The Chico Police Department is focusing its investigation on whether two transients charged with fatally beating and stabbing a man outside of a Chico convenience store early Sunday morning (Aug. 31) knew the victim prior to his death, according to a member of the CPD’s Detective Bureau.

“From what we’ve been told by witnesses, the verbal altercation that took place before the fight was minimal,” CPD Sgt. Matt Madden said Tuesday (Sept. 2). “It’s a little hard to believe that a few mixed words in a parking lot could lead to such a violent crime, so we’re speaking to people who might know of the assailants’ prior relationship with the victim.”

Madden said several people witnessed the attack that left 44-year-old Randell Sexton lying unresponsive outside of the 7-Eleven store at Main and First streets at about 12:30 a.m. Sunday. Responding officers administered CPR to the victim, but Sexton was pronounced dead on arrival at Enloe Medical Center.

Stephanie Marie Vogel, 23, was arrested behind a nearby building minutes after the attack, and Joshua Epstein, 30, was arrested around 8 a.m. that morning near the corner of East First and Mangrove avenues, according to a police press release. Vogel and Epstein are in the Butte County Jail, charged with murder with bail set at $1 million each. Both the suspects and the victim were known transients, according to authorities.

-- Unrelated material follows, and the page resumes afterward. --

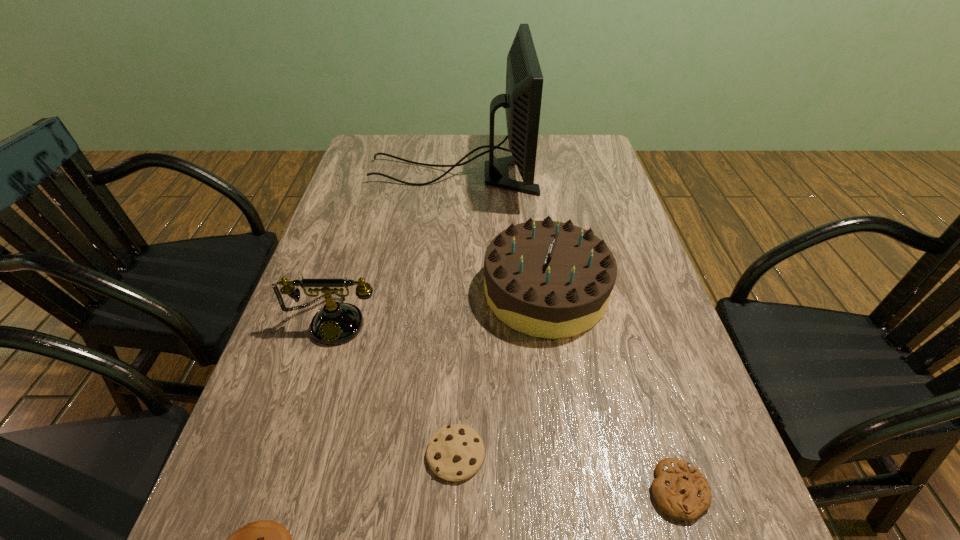
Locate an element on the screen. The image size is (960, 540). vacant region that satisfies the following two spatial constraints: 1. on the dial of the third shortest object; 2. on the left side of the telephone is located at coordinates (296, 454).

In addition to receiving multiple stab wounds to his head and upper body, Sexton was also hit several times with a skateboard, according to Madden, who confirmed his department has the entire event on video from the store’s surveillance system, as well as cellphone camera footage taken by a witness. Madden said the nature of the suspects’ relationship to one another is uncertain but that they likely knew each other, as video footage shows them arriving at and leaving the scene of the crime together.

Police are still looking to speak with more witnesses, as well as people who may know Vogel, Epstein or Sexton. Madden was reticent to release other details of the assault, so as not to influence further eyewitness accounts in the ongoing investigation. Anyone with information pertinent to the case is urged to contact the CPD.

Madden said that, though there have been “several stabbings and shootings” reported locally since Jan. 1, Sunday’s incident marked the first known homicide of 2014.

The murder occurred at a time when local law enforcement resources were largely concentrated in the downtown and south campus areas in an effort to curtail Labor Day weekend partying. In addition to a full cadre of CPD patrol units, California Highway Patrol, Butte County Sheriff and Alcoholic Beverage Control officers also helped patrol these areas.

“Pretty much all of our resources at the Chico Police Department were working that night,” said Madden, who added that even several detectives—who are normally on call during weekends—were on duty, and among the first officials to respond to the murder scene.

Madden was reluctant to peg the 7-Eleven location as a problematic property, and praised the store’s owners for working closely with the CPD’s now-defunct TARGET Team in agreeing to stop selling single-serve alcoholic beverages and on other issues.

“It’s not just 7-Eleven,” he said. “We have a lot of problems all over downtown, especially late at night on the weekends; 7-Eleven is open late and tends to be an area where a lot of different kinds of groups of people congregate, but I wouldn’t want to point a finger at the store.”